Lobster turned out to be a four-stroke 500cc Single, but there was also the tantalizing “Filet Mignon,” a discvalve, square-Four, twin-crank, two-stroke 750 (shown) for which everyone on the race team yearned painfully. It could have made an easy 175 horsepower-as Yamaha’s similar 1983-84 OW-60-based Daytona specials later resoundingly did. Reportedly, Filet Mignon was stopped by crank phasing gear trouble, but you and I know those great guys and gals in Ann Arbor (EPA HQ) never would have let it live anyway. Another hopeful that didn’t make it was the street version of Yamaha’s TZ-750A racebike, shown with lights and full road equipment at the 1972 Tokyo Motor Show.

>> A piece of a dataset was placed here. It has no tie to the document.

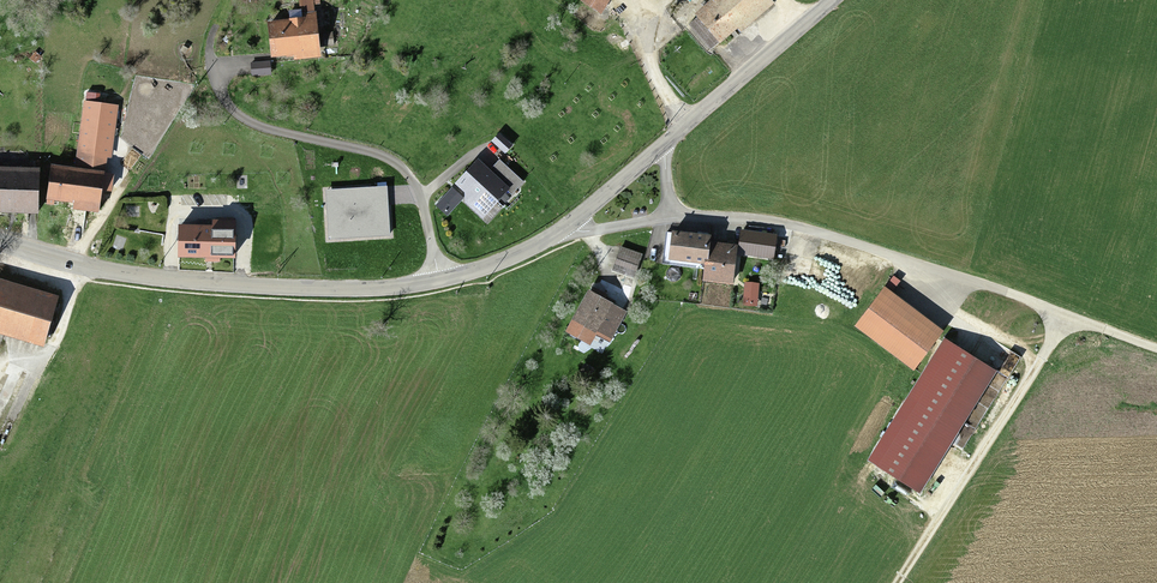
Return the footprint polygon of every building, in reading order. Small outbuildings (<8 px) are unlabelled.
[(314,18),(313,0),(299,0),(300,19),(304,19),(314,18)] [(584,5),(603,16),(612,0),(587,0),(584,5)] [(717,53),(774,5),(770,0),(711,0),(715,5),(692,24),(717,53)] [(272,27),(274,60),(296,58),(296,63),(320,61),(318,18),(314,18),(304,19),(305,25),(272,27)] [(268,65),(252,66),(252,78),(269,78),(268,65)] [(81,158),(79,174),(101,176),(102,160),(81,158)] [(490,176),(476,163),(455,187),(466,197),(467,208),(481,221),(507,192),(515,200),(525,188),(500,165),(490,176)] [(52,172),(49,208),(97,213),(101,176),(79,174),(52,172)] [(40,216),(42,175),(0,173),(0,214),(40,216)] [(387,186),(327,190),(330,238),(390,234),(387,186)] [(183,230),(183,261),(236,262),(236,226),(213,226),(213,230),(183,230)] [(778,234),(741,229),(738,254),(774,259),(778,234)] [(711,235),(672,230),(669,260),(705,264),(703,281),(734,285),(738,245),(711,241),(711,235)] [(621,253),(616,273),(634,277),(639,258),(621,253)] [(8,328),(5,338),(44,350),(61,296),(20,284),(18,291),(0,286),(0,326),(8,328)] [(945,331),(886,286),(854,328),(914,372),(945,331)] [(592,297),(569,336),(603,355),(625,316),(592,297)] [(945,338),(867,460),(920,494),(998,372),(945,338)]
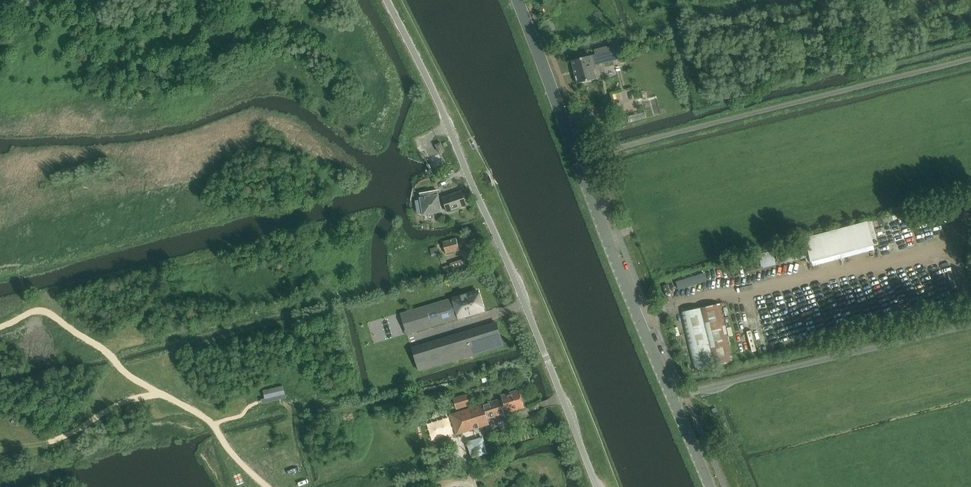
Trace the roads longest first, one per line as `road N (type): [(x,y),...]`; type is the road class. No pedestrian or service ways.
road 1 (unclassified): [(596,486),(450,127),(387,0)]
road 2 (tertiary): [(711,486),(518,0)]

In 1976, when Kawasaki was racing its KR-750 in Formula 750, we heard constant rumors that a new four-cylinder two-stroke was coming, or that the existing piston-port Triple would get reed valves. Years later, after Kawasaki had abandoned two-stroke pavement racers, unsolicited drawings of this mystery engine appeared in my mailbox-wonderful details of yet another stillborn prototype.

Doesn’t computer modeling make prototypes unnecessary? For lowerperformance equipment, it may, but any time a new design pushes the limits, prototypes have to be built, broken and improved. After all, the model in the computer is just an abstraction from our experience with real things.